> _Task directions_:
A set of records appears below. Print them all, word for word.

Records provided: Begin

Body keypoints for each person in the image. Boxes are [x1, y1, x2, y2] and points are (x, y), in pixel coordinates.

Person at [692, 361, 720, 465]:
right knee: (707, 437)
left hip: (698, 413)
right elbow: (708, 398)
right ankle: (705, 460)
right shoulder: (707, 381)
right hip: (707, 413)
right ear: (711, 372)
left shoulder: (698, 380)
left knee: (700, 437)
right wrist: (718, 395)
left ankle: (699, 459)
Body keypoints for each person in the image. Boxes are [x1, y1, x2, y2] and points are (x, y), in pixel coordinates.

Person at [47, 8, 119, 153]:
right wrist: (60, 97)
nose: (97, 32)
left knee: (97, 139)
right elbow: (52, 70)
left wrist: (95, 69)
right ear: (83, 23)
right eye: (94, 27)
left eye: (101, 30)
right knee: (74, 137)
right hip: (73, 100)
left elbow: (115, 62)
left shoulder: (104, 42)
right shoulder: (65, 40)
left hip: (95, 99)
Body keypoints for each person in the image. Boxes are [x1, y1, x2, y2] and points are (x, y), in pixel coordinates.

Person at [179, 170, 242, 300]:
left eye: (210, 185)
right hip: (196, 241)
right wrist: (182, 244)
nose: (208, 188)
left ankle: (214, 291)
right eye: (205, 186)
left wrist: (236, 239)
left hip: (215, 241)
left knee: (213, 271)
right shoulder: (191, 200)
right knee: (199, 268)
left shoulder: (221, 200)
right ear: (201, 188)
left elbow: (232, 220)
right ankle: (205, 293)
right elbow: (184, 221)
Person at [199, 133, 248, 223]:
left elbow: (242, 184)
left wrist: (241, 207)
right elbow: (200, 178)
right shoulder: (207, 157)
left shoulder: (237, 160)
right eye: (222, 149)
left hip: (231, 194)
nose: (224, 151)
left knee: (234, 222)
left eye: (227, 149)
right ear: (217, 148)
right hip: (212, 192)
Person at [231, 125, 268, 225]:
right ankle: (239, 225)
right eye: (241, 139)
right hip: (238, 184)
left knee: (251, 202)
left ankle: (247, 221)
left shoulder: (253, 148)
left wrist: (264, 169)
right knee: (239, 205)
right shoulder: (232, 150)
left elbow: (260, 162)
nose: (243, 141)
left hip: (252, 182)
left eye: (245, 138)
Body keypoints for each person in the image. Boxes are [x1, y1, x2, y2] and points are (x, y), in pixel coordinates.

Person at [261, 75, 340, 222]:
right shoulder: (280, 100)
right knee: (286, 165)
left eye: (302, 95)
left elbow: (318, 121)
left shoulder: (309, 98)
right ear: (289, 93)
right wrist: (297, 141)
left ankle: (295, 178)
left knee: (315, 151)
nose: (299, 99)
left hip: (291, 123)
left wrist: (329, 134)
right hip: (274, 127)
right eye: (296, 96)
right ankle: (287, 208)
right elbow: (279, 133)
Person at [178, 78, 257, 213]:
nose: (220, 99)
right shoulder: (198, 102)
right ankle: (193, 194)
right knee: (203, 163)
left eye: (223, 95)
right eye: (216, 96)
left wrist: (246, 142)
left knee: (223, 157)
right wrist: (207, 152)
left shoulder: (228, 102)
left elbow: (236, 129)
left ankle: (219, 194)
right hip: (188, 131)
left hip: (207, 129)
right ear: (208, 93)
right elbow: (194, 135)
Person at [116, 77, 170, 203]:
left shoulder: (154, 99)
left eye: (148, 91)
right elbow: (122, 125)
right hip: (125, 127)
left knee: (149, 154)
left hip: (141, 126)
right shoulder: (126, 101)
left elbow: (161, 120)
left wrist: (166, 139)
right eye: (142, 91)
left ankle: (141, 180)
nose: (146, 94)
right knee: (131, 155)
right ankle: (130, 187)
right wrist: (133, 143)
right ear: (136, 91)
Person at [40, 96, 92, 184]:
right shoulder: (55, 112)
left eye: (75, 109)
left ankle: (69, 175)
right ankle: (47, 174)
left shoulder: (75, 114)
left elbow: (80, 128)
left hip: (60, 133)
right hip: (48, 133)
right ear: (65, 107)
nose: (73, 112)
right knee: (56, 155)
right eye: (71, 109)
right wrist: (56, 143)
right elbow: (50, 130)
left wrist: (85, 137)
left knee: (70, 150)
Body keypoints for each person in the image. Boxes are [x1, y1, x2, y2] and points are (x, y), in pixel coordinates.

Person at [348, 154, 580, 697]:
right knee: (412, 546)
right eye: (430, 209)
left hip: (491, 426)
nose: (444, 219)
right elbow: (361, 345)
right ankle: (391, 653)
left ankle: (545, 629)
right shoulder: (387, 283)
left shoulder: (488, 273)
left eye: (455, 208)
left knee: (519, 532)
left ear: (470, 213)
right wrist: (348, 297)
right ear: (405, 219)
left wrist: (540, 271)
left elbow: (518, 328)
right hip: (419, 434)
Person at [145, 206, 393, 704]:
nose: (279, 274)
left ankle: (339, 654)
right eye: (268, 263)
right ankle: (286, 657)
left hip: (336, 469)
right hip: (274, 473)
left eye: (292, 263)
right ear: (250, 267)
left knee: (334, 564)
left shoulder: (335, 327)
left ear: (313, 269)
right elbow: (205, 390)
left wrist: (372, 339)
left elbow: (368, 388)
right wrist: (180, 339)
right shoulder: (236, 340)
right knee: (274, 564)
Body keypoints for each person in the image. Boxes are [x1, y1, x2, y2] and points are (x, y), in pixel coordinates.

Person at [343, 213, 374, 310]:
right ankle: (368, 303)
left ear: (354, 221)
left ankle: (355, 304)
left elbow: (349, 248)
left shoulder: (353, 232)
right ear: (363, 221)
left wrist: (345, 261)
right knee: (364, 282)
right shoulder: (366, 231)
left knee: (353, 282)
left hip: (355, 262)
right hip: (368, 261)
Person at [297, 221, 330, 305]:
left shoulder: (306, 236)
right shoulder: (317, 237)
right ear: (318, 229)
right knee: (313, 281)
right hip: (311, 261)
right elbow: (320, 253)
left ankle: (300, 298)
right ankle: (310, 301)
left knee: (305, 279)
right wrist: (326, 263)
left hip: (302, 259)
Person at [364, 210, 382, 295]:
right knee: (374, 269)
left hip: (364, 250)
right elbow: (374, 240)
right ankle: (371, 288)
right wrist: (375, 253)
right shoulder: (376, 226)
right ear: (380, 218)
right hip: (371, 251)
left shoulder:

Records provided: End

> _Output for this exercise_:
Body keypoints for each person in the image. Boxes are [x1, y1, x2, y2] and points are (x, y), in pixel coordinates.

Person at [692, 361, 720, 465]:
right knee: (707, 437)
left hip: (698, 413)
right elbow: (708, 398)
right ankle: (705, 460)
right shoulder: (707, 381)
right hip: (707, 413)
right ear: (711, 372)
left shoulder: (698, 380)
left knee: (700, 437)
right wrist: (718, 395)
left ankle: (699, 459)
Body keypoints for each person in the image. Boxes are [x1, y1, x2, y2] and points are (x, y), in pixel coordinates.

Person at [47, 8, 119, 153]:
right wrist: (60, 97)
nose: (97, 32)
left knee: (97, 139)
right elbow: (52, 70)
left wrist: (95, 69)
right ear: (83, 23)
right eye: (94, 27)
left eye: (101, 30)
right knee: (74, 137)
right hip: (73, 100)
left elbow: (115, 62)
left shoulder: (104, 42)
right shoulder: (65, 40)
left hip: (95, 99)
Body keypoints for each person in the image. Boxes are [x1, y1, x2, y2] and points are (x, y), in pixel coordinates.

Person at [179, 170, 242, 300]:
left eye: (210, 185)
right hip: (196, 241)
right wrist: (182, 244)
nose: (208, 188)
left ankle: (214, 291)
right eye: (205, 186)
left wrist: (236, 239)
left hip: (215, 241)
left knee: (213, 271)
right shoulder: (191, 200)
right knee: (199, 268)
left shoulder: (221, 200)
right ear: (201, 188)
left elbow: (232, 220)
right ankle: (205, 293)
right elbow: (184, 221)
Person at [199, 133, 248, 223]:
left elbow: (242, 184)
left wrist: (241, 207)
right elbow: (200, 178)
right shoulder: (207, 157)
left shoulder: (237, 160)
right eye: (222, 149)
left hip: (231, 194)
nose: (224, 151)
left knee: (234, 222)
left eye: (227, 149)
right ear: (217, 148)
right hip: (212, 192)
Person at [231, 125, 268, 225]:
right ankle: (239, 225)
right eye: (241, 139)
right hip: (238, 184)
left knee: (251, 202)
left ankle: (247, 221)
left shoulder: (253, 148)
left wrist: (264, 169)
right knee: (239, 205)
right shoulder: (232, 150)
left elbow: (260, 162)
nose: (243, 141)
left hip: (252, 182)
left eye: (245, 138)
Body keypoints for each person in the image. Boxes are [x1, y1, x2, y2] and points are (x, y), in pixel coordinates.

Person at [261, 75, 340, 222]:
right shoulder: (280, 100)
right knee: (286, 165)
left eye: (302, 95)
left elbow: (318, 121)
left shoulder: (309, 98)
right ear: (289, 93)
right wrist: (297, 141)
left ankle: (295, 178)
left knee: (315, 151)
nose: (299, 99)
left hip: (291, 123)
left wrist: (329, 134)
right hip: (274, 127)
right eye: (296, 96)
right ankle: (287, 208)
right elbow: (279, 133)
Person at [178, 78, 257, 213]:
nose: (220, 99)
right shoulder: (198, 102)
right ankle: (193, 194)
right knee: (203, 163)
left eye: (223, 95)
right eye: (216, 96)
left wrist: (246, 142)
left knee: (223, 157)
right wrist: (207, 152)
left shoulder: (228, 102)
left elbow: (236, 129)
left ankle: (219, 194)
right hip: (188, 131)
left hip: (207, 129)
right ear: (208, 93)
right elbow: (194, 135)
Person at [116, 77, 170, 203]:
left shoulder: (154, 99)
left eye: (148, 91)
right elbow: (122, 125)
right hip: (125, 127)
left knee: (149, 154)
left hip: (141, 126)
right shoulder: (126, 101)
left elbow: (161, 120)
left wrist: (166, 139)
right eye: (142, 91)
left ankle: (141, 180)
nose: (146, 94)
right knee: (131, 155)
right ankle: (130, 187)
right wrist: (133, 143)
right ear: (136, 91)
Person at [40, 96, 92, 184]:
right shoulder: (55, 112)
left eye: (75, 109)
left ankle: (69, 175)
right ankle: (47, 174)
left shoulder: (75, 114)
left elbow: (80, 128)
left hip: (60, 133)
right hip: (48, 133)
right ear: (65, 107)
nose: (73, 112)
right knee: (56, 155)
right eye: (71, 109)
right wrist: (56, 143)
right elbow: (50, 130)
left wrist: (85, 137)
left knee: (70, 150)
Body keypoints for each person in the image. Boxes are [x1, y1, x2, y2] and points are (x, y), in pixel coordinates.

Person at [348, 154, 580, 697]:
right knee: (412, 546)
right eye: (430, 209)
left hip: (491, 426)
nose: (444, 219)
right elbow: (361, 345)
right ankle: (391, 653)
left ankle: (545, 629)
right shoulder: (387, 283)
left shoulder: (488, 273)
left eye: (455, 208)
left knee: (519, 532)
left ear: (470, 213)
right wrist: (348, 297)
right ear: (405, 219)
left wrist: (540, 271)
left elbow: (518, 328)
right hip: (419, 434)
Person at [145, 206, 393, 704]:
nose: (279, 274)
left ankle: (339, 654)
right eye: (268, 263)
right ankle: (286, 657)
left hip: (336, 469)
right hip: (274, 473)
left eye: (292, 263)
right ear: (250, 267)
left knee: (334, 564)
left shoulder: (335, 327)
left ear: (313, 269)
right elbow: (205, 390)
left wrist: (372, 339)
left elbow: (368, 388)
right wrist: (180, 339)
right shoulder: (236, 340)
right knee: (274, 564)
Body keypoints for each person in the image. Boxes are [x1, y1, x2, y2] and points are (x, y), in pixel coordinates.

Person at [343, 213, 374, 310]:
right ankle: (368, 303)
left ear: (354, 221)
left ankle: (355, 304)
left elbow: (349, 248)
left shoulder: (353, 232)
right ear: (363, 221)
left wrist: (345, 261)
right knee: (364, 282)
right shoulder: (366, 231)
left knee: (353, 282)
left hip: (355, 262)
right hip: (368, 261)
Person at [297, 221, 330, 305]:
left shoulder: (306, 236)
right shoulder: (317, 237)
right ear: (318, 229)
right knee: (313, 281)
right hip: (311, 261)
right elbow: (320, 253)
left ankle: (300, 298)
right ankle: (310, 301)
left knee: (305, 279)
right wrist: (326, 263)
left hip: (302, 259)
Person at [364, 210, 382, 295]:
right knee: (374, 269)
left hip: (364, 250)
right elbow: (374, 240)
right ankle: (371, 288)
right wrist: (375, 253)
right shoulder: (376, 226)
right ear: (380, 218)
right hip: (371, 251)
left shoulder:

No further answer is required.